Chemical and physical data
- Formula: C_{25}H_{40}O_{2}S
- Molar mass: 404.65 g·mol^{−1}
- 3D model (JSmol): Interactive image;
- SMILES C[C@]12CC[C@H]3[C@H]([C@@H]1CC[C@@H]2OC4(CCCC4)OC)CC[C@@H]5[C@@]3(C[C@@H]6[C@H](C5)S6)C;
- InChI InChI=1S/C25H40O2S/c1-23-13-10-19-17(7-6-16-14-20-21(28-20)15-24(16,19)2)18(23)8-9-22(23)27-25(26-3)11-4-5-12-25/h16-22H,4-15H2,1-3H3/t16-,17-,18-,19-,20-,21+,22-,23-,24-/m0/s1; Key:IVDYZAAPOLNZKG-KWHRADDSSA-N;

= Mepitiostane =

Chemical compound

Mepitiostane, sold under the brand name Thioderon, is an orally active antiestrogen and anabolic–androgenic steroid (AAS) of the dihydrotestosterone (DHT) group which is marketed in Japan as an antineoplastic agent for the treatment of breast cancer. It is a prodrug of epitiostanol. The drug was patented and described in 1968.

==Medical uses==
Mepitiostane is used as an antiestrogen and antineoplastic agent in the treatment of breast cancer. It is also used as an AAS in the treatment of anemia of renal failure.
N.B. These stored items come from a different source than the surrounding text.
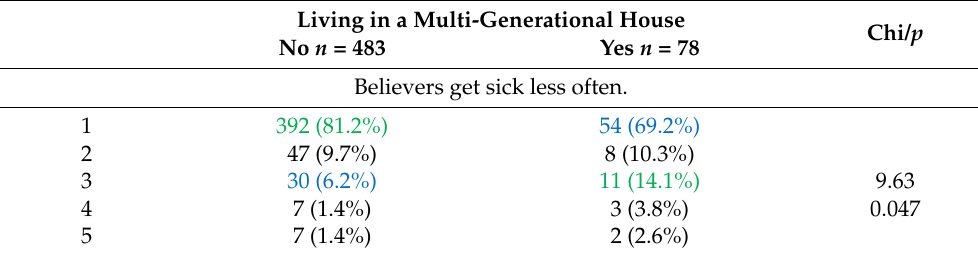
Table 4. Comparison of responses to questions about religion, the pandemic, and health issues in relation to living in a multi-generational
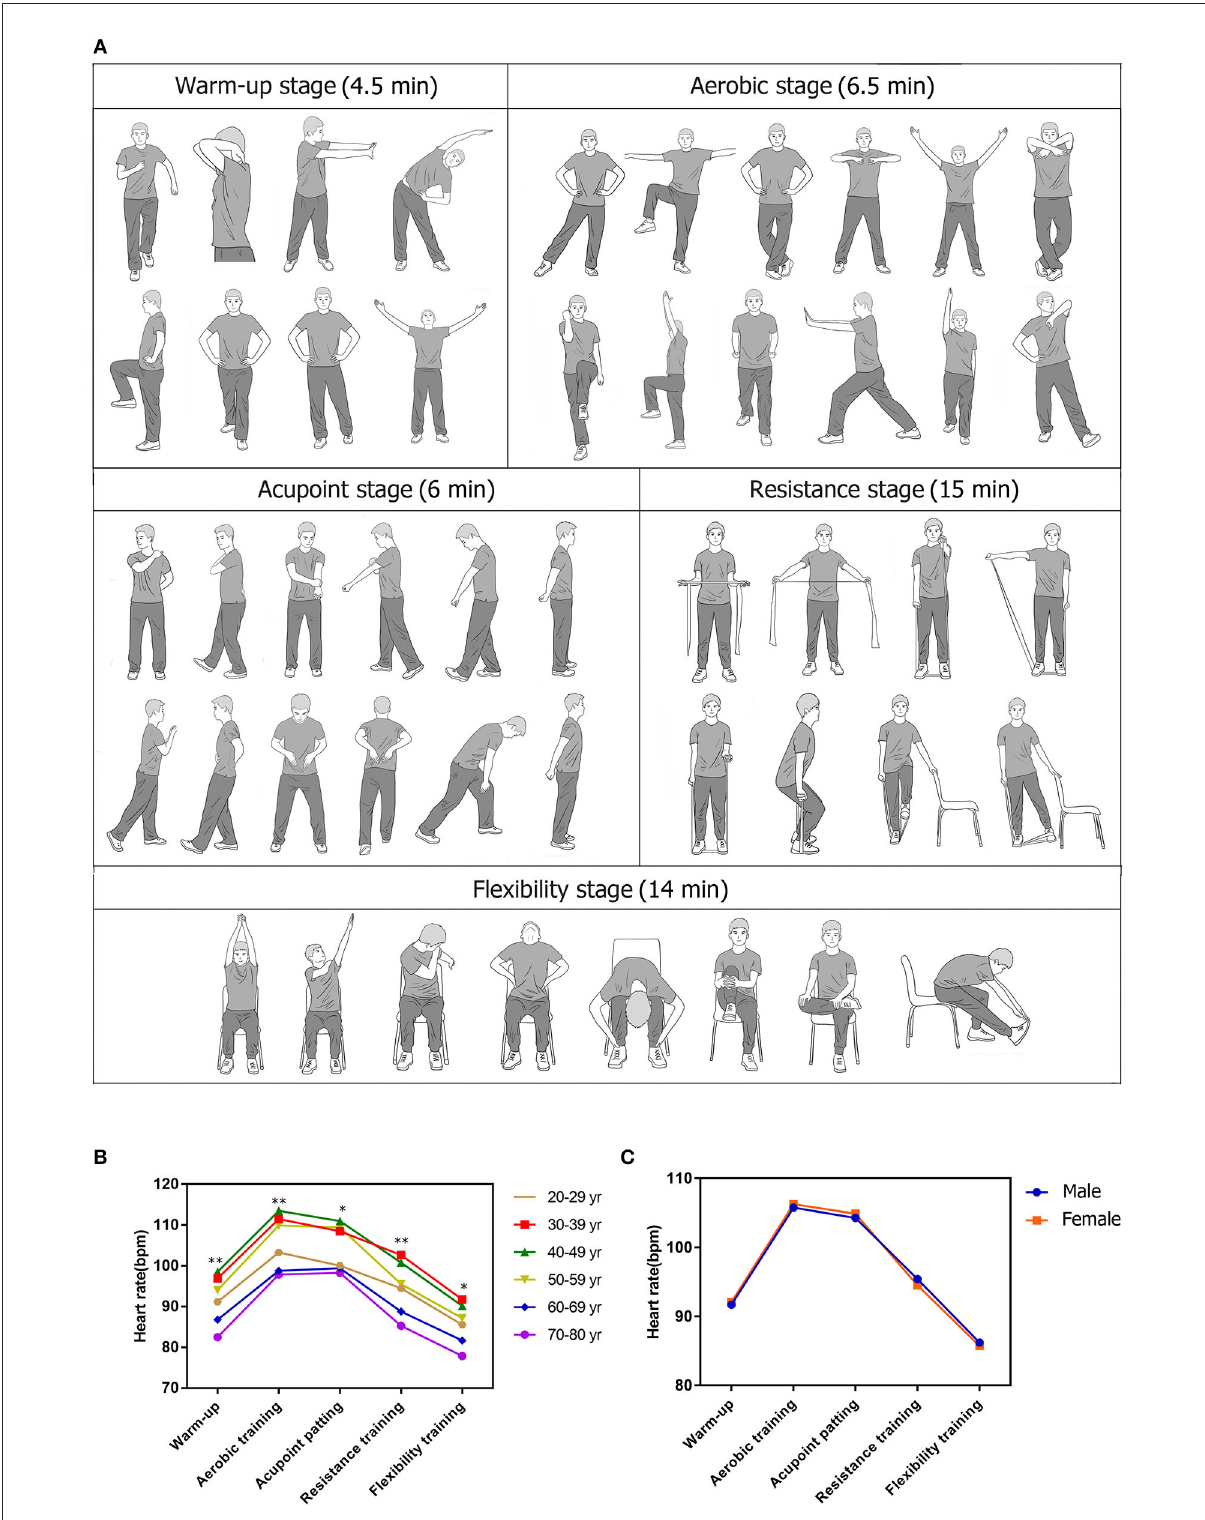
FIGURE2 Actions, heart rate (HR) response of Xiangya Hospital Circuit Training (X-CircuiT). (A) shows an excerpt of X-CircuiT actions; (B,C) presents the heart rate response of X-CircuiT in the different age or sex groups, respectively. * Indicates the difference between groups p < 0.05; ** indicates the difference between groups p < 0.01 (ANOVA) in (B) ; An independent sample t -test in (C)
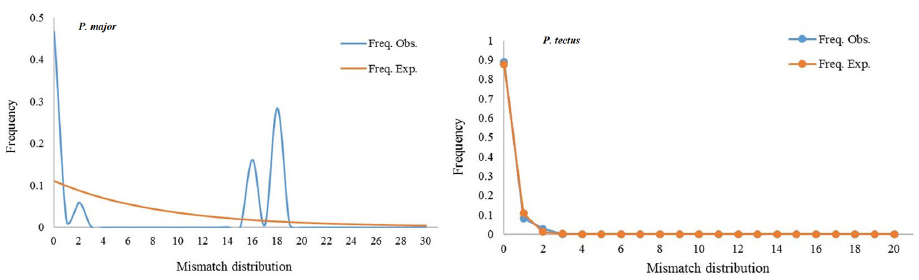
Figure 5. Mismatch distribution analysis of P. major and P. tectus from 23 locations based on COI gene.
A series of case reports have found it to be effective in the treatment of an estrogen receptor (ER)-dependent meningiomas as well.

==Side effects==

Mepitiostane shows a high rate of virilizing side effects such as acne, hirsutism, and voice changes in women.

==Pharmacology==

===Pharmacodynamics===
Mepitiostane is described as similar to tamoxifen as an antiestrogen, and through its active form epitiostanol, binds directly to and antagonizes the ER. It is also an AAS.

===Pharmacokinetics===
Mepitiostane is converted into epitiostanol in the body.

==Chemistry==

Mepitiostane, also known as epitiostanol 17β-(1-methoxy)cyclopentyl ether, is a synthetic androstane steroid and a derivative of DHT. It is the C17β (1-methoxy)cyclopentyl ether of epitiostanol, which itself is 2α,3α-epithio-DHT or 2α,3α-epithio-5α-androstan-17β-ol. A related AAS is methylepitiostanol (17α-methylepitiostanol), which is an orally active variant of epitiostanol similarly to mepitiostane, though also has a risk of hepatotoxicity.

==Society and culture==

===Generic names===
Mepitiostane is the generic name of the drug and its INN and JAN.